Si nous croyons vraiment à l’esprit d’un gouvernement ouvert, l’inclusion ne peut être conditionnelle. La prochaine phase de l’OGP doit dépasser la rhétorique pour aboutir à des engagements mesurables.
L’OGP devrait exiger des États membres qu’ils ventilent les données relatives à la participation des groupes marginalisés, y compris les personnes LGBTQIA+ , dans leurs rapports sur les plans d’action nationaux. Ce qui est mesuré est traité. Sans cette visibilité, nous ne pouvons pas suivre les progrès ou tenir les gouvernements responsables de processus de co-création réellement inclusifs.
Des exemples concrets existent déjà et devraient être activement promus. Le plan d’action national 2021 de l’Argentine comprend des engagements spécifiques visant à améliorer l’accès des personnes transgenres aux services publics. L’Uruguay a intégré des engagements antidiscriminatoires fondés sur l’orientation sexuelle et l’identité de genre. L’OGP devrait soutenir la reproduction de ces modèles dans les pays membres, en particulier dans les régions où de tels engagements sont actuellement absents.
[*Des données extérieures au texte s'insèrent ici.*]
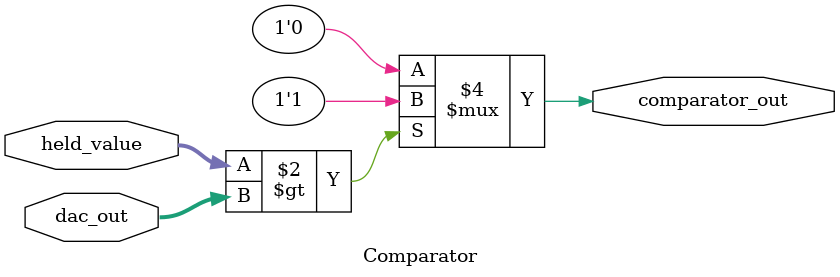
<source format=v>
module Comparator(
    input wire [15:0] held_value,
    input wire [15:0] dac_out,
    output reg comparator_out
);
 always @(*) begin
 if(held_value>dac_out) comparator_out=1'b1;
 else comparator_out=1'b0;
 end
   
endmodule
</source>
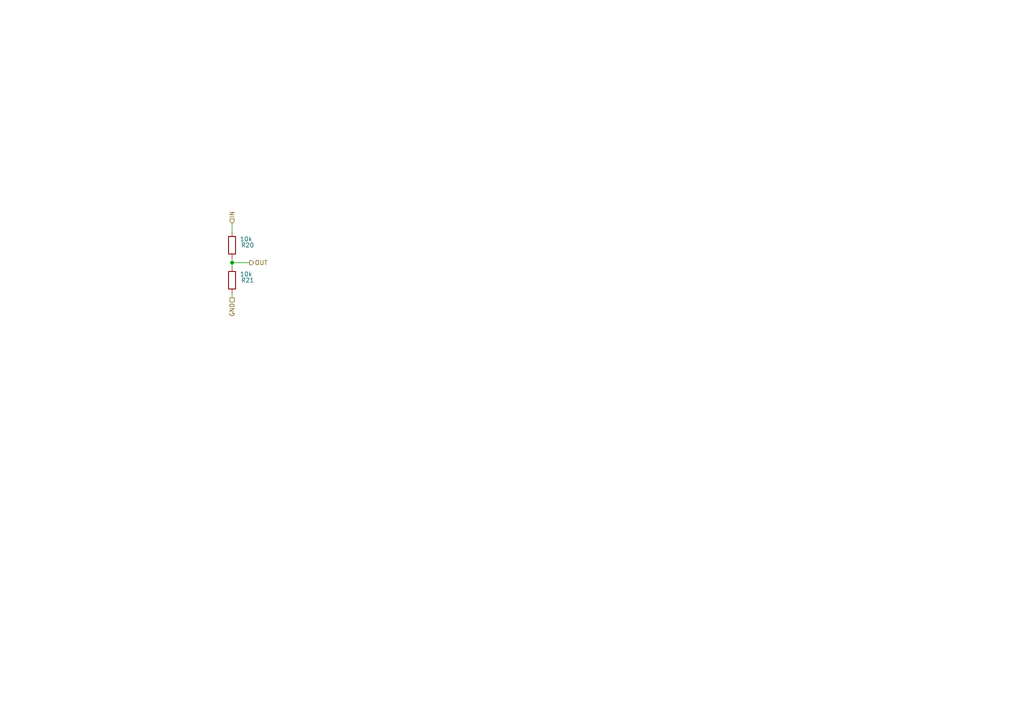
<source format=kicad_sch>
(kicad_sch
	(version 20231120)
	(generator "eeschema")
	(generator_version "8.0")
	(uuid "7ba29b4e-1169-412a-b788-90a75d8afade")
	(paper "A4")
	
	(junction
		(at 67.31 76.2)
		(diameter 0)
		(color 0 0 0 0)
		(uuid "4b09cda8-31e3-4e5e-b84b-ffec425a090e")
	)
	(wire
		(pts
			(xy 67.31 64.77) (xy 67.31 67.31)
		)
		(stroke
			(width 0)
			(type default)
		)
		(uuid "16dfa61e-8181-402c-ac09-5f3112d6f070")
	)
	(wire
		(pts
			(xy 67.31 85.09) (xy 67.31 86.36)
		)
		(stroke
			(width 0)
			(type default)
		)
		(uuid "2c2661a9-bfd9-4d52-9f8b-594120d3b19a")
	)
	(wire
		(pts
			(xy 67.31 76.2) (xy 67.31 77.47)
		)
		(stroke
			(width 0)
			(type default)
		)
		(uuid "513a79d9-8097-445f-8194-f66e47bc1d61")
	)
	(wire
		(pts
			(xy 67.31 76.2) (xy 72.39 76.2)
		)
		(stroke
			(width 0)
			(type default)
		)
		(uuid "9dc3b41d-3ea3-4ac3-8366-2fbbbccb5e77")
	)
	(wire
		(pts
			(xy 67.31 74.93) (xy 67.31 76.2)
		)
		(stroke
			(width 0)
			(type default)
		)
		(uuid "ca8f9bc7-b57d-4583-97ca-942666877cc8")
	)
	(hierarchical_label "OUT"
		(shape output)
		(at 72.39 76.2 0)
		(effects
			(font
				(size 1.27 1.27)
			)
			(justify left)
		)
		(uuid "0667f5c7-cf17-47a9-b74d-e7d9d24c1cda")
	)
	(hierarchical_label "GND"
		(shape passive)
		(at 67.31 86.36 270)
		(effects
			(font
				(size 1.27 1.27)
			)
			(justify right)
		)
		(uuid "52d330be-c492-4295-b7f2-bf49031e1149")
	)
	(hierarchical_label "IN"
		(shape input)
		(at 67.31 64.77 90)
		(effects
			(font
				(size 1.27 1.27)
			)
			(justify left)
		)
		(uuid "d25a520a-f1c4-4637-bc87-5b5634f671a0")
	)
	(symbol
		(lib_id "CREPP_Resistors:Resistor_THT_250mW (standard)")
		(at 67.31 71.12 0)
		(unit 1)
		(exclude_from_sim no)
		(in_bom yes)
		(on_board yes)
		(dnp no)
		(uuid "056c1533-d85d-457f-9e8f-10e3ac3313f4")
		(property "Reference" "R20"
			(at 69.85 71.1199 0)
			(effects
				(font
					(size 1.27 1.27)
				)
				(justify left)
			)
		)
		(property "Value" "10k"
			(at 71.374 69.342 0)
			(effects
				(font
					(size 1.27 1.27)
				)
			)
		)
		(property "Footprint" "Resistor_THT:R_Axial_DIN0207_L6.3mm_D2.5mm_P7.62mm_Horizontal"
			(at 65.532 71.12 90)
			(effects
				(font
					(size 1.27 1.27)
				)
				(hide yes)
			)
		)
		(property "Datasheet" "~"
			(at 67.31 71.12 0)
			(effects
				(font
					(size 1.27 1.27)
				)
				(hide yes)
			)
		)
		(property "Description" "Standard resistor - 1/4W - THT version"
			(at 67.31 71.12 0)
			(effects
				(font
					(size 1.27 1.27)
				)
				(hide yes)
			)
		)
		(pin "1"
			(uuid "fb95396b-5ec2-4222-96e5-032da9bf28aa")
		)
		(pin "2"
			(uuid "7d6fd505-3056-45ee-9fba-2b2ff372c483")
		)
		(instances
			(project "Base"
				(path "/4bc9f80e-0a24-4618-ba5d-3a118070c43e/b9b4d04a-b087-4d8c-8b7c-938f93baaf3f/430b5e92-7437-458a-b157-cc0f8bde9e6f"
					(reference "R20")
					(unit 1)
				)
				(path "/4bc9f80e-0a24-4618-ba5d-3a118070c43e/b9b4d04a-b087-4d8c-8b7c-938f93baaf3f/97f8f5fe-e97a-4c92-90fd-af82941c05c2"
					(reference "R26")
					(unit 1)
				)
				(path "/4bc9f80e-0a24-4618-ba5d-3a118070c43e/b9b4d04a-b087-4d8c-8b7c-938f93baaf3f/bcdc91e3-c5d4-4d2e-8fc4-997f66734320"
					(reference "R22")
					(unit 1)
				)
				(path "/4bc9f80e-0a24-4618-ba5d-3a118070c43e/b9b4d04a-b087-4d8c-8b7c-938f93baaf3f/db17640b-1943-4369-afc9-2d05e2105966"
					(reference "R24")
					(unit 1)
				)
			)
		)
	)
	(symbol
		(lib_id "CREPP_Resistors:Resistor_THT_250mW (standard)")
		(at 67.31 81.28 0)
		(unit 1)
		(exclude_from_sim no)
		(in_bom yes)
		(on_board yes)
		(dnp no)
		(uuid "0c50ca57-0dd4-4246-9a36-d927b9924f4e")
		(property "Reference" "R21"
			(at 69.85 81.2799 0)
			(effects
				(font
					(size 1.27 1.27)
				)
				(justify left)
			)
		)
		(property "Value" "10k"
			(at 71.374 79.502 0)
			(effects
				(font
					(size 1.27 1.27)
				)
			)
		)
		(property "Footprint" "Resistor_THT:R_Axial_DIN0207_L6.3mm_D2.5mm_P7.62mm_Horizontal"
			(at 65.532 81.28 90)
			(effects
				(font
					(size 1.27 1.27)
				)
				(hide yes)
			)
		)
		(property "Datasheet" "~"
			(at 67.31 81.28 0)
			(effects
				(font
					(size 1.27 1.27)
				)
				(hide yes)
			)
		)
		(property "Description" "Standard resistor - 1/4W - THT version"
			(at 67.31 81.28 0)
			(effects
				(font
					(size 1.27 1.27)
				)
				(hide yes)
			)
		)
		(pin "1"
			(uuid "eee32af8-4b7f-4a80-9bae-c323ff9c6d81")
		)
		(pin "2"
			(uuid "bbc947dd-7fcc-4c01-bfdb-792fb969b43d")
		)
		(instances
			(project "Base"
				(path "/4bc9f80e-0a24-4618-ba5d-3a118070c43e/b9b4d04a-b087-4d8c-8b7c-938f93baaf3f/430b5e92-7437-458a-b157-cc0f8bde9e6f"
					(reference "R21")
					(unit 1)
				)
				(path "/4bc9f80e-0a24-4618-ba5d-3a118070c43e/b9b4d04a-b087-4d8c-8b7c-938f93baaf3f/97f8f5fe-e97a-4c92-90fd-af82941c05c2"
					(reference "R27")
					(unit 1)
				)
				(path "/4bc9f80e-0a24-4618-ba5d-3a118070c43e/b9b4d04a-b087-4d8c-8b7c-938f93baaf3f/bcdc91e3-c5d4-4d2e-8fc4-997f66734320"
					(reference "R23")
					(unit 1)
				)
				(path "/4bc9f80e-0a24-4618-ba5d-3a118070c43e/b9b4d04a-b087-4d8c-8b7c-938f93baaf3f/db17640b-1943-4369-afc9-2d05e2105966"
					(reference "R25")
					(unit 1)
				)
			)
		)
	)
)

</source>
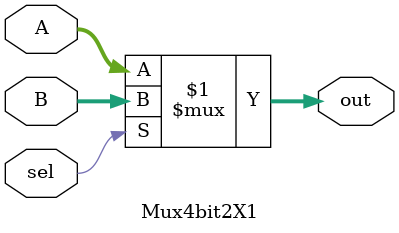
<source format=v>
`timescale 1ns / 1ps


module Mux4bit2X1(
    input sel,
    input [3:0] A,
    input [3:0] B,
    output [3:0] out
    );
    
    assign out = (sel) ? B : A;
endmodule

</source>
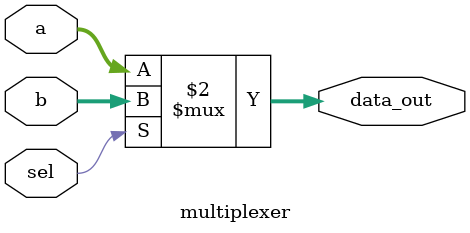
<source format=v>
`timescale 1ns / 1ps

module multiplexer(
    input [31:0] a,
    input [31:0] b,
    input sel,
    output [31:0] data_out
    );
    
    assign data_out = sel == 0 ? a : b;
    
endmodule

</source>
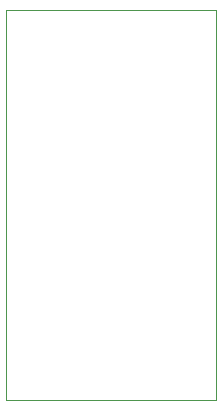
<source format=gbr>
G04 #@! TF.GenerationSoftware,KiCad,Pcbnew,(5.1.7)-1*
G04 #@! TF.CreationDate,2021-03-17T14:13:32-05:00*
G04 #@! TF.ProjectId,keyboard,6b657962-6f61-4726-942e-6b696361645f,rev?*
G04 #@! TF.SameCoordinates,Original*
G04 #@! TF.FileFunction,Profile,NP*
%FSLAX46Y46*%
G04 Gerber Fmt 4.6, Leading zero omitted, Abs format (unit mm)*
G04 Created by KiCad (PCBNEW (5.1.7)-1) date 2021-03-17 14:13:32*
%MOMM*%
%LPD*%
G01*
G04 APERTURE LIST*
G04 #@! TA.AperFunction,Profile*
%ADD10C,0.100000*%
G04 #@! TD*
G04 APERTURE END LIST*
D10*
X307100000Y-155700000D02*
X307100000Y-158200000D01*
X324900000Y-155700000D02*
X307100000Y-155700000D01*
X324900000Y-158200000D02*
X324900000Y-155700000D01*
X324900000Y-159800000D02*
X324900000Y-188700000D01*
X324900000Y-158200000D02*
X324900000Y-159800000D01*
X307100000Y-188700000D02*
X307100000Y-158200000D01*
X324900000Y-188700000D02*
X307100000Y-188700000D01*
M02*

</source>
L’OGP devrait également formaliser des partenariats avec des réseaux LGBTQIA+ établis qui peuvent apporter leur expertise et leur soutien. Des organisations comme ILGA World, Pan Africa ILGA et OutRight International ont des dizaines d’années d’expérience en matière d’élaboration de politiques inclusives avec les gouvernements. En intégrant ces acteurs dans les processus de co-création par le biais de rôles consultatifs, d’une assistance technique ou d’une participation directe à l’élaboration des plans d’action nationaux, les États membres ont accès à des cadres éprouvés et à une expérience vécue.
Les partenaires de la société civile au sein des réseaux de l’OGP doivent créer des espaces sûrs pour la participation des jeunes LGBTQIA+. Cela signifie qu’il ne suffit pas de nous inviter à la table, mais qu’il faut nous protéger contre la discrimination, fournir des ressources pour un engagement significatif et amplifier nos voix dans les processus de prise de décision.
Les jeunes LGBTQIA+ d’Afrique et d’ailleurs méritent plus qu’une reconnaissance, ils méritent une représentation. Faisons en sorte que le prochain chapitre du gouvernement ouvert soit celui où chaque voix, en particulier la plus marginalisée, contribue à écrire l’histoire de la transparence et de la transformation.
Car tant que chaque citoyen.ne, quelle que soit son identité, ne pourra pas emprunter la Jubilee Road sans crainte ni exclusion, la marche vers l’ouverture restera incomplète.
Clause de non-responsabilité : cet article ne reflète pas nécessairement les opinions du YDC ou de ses membres.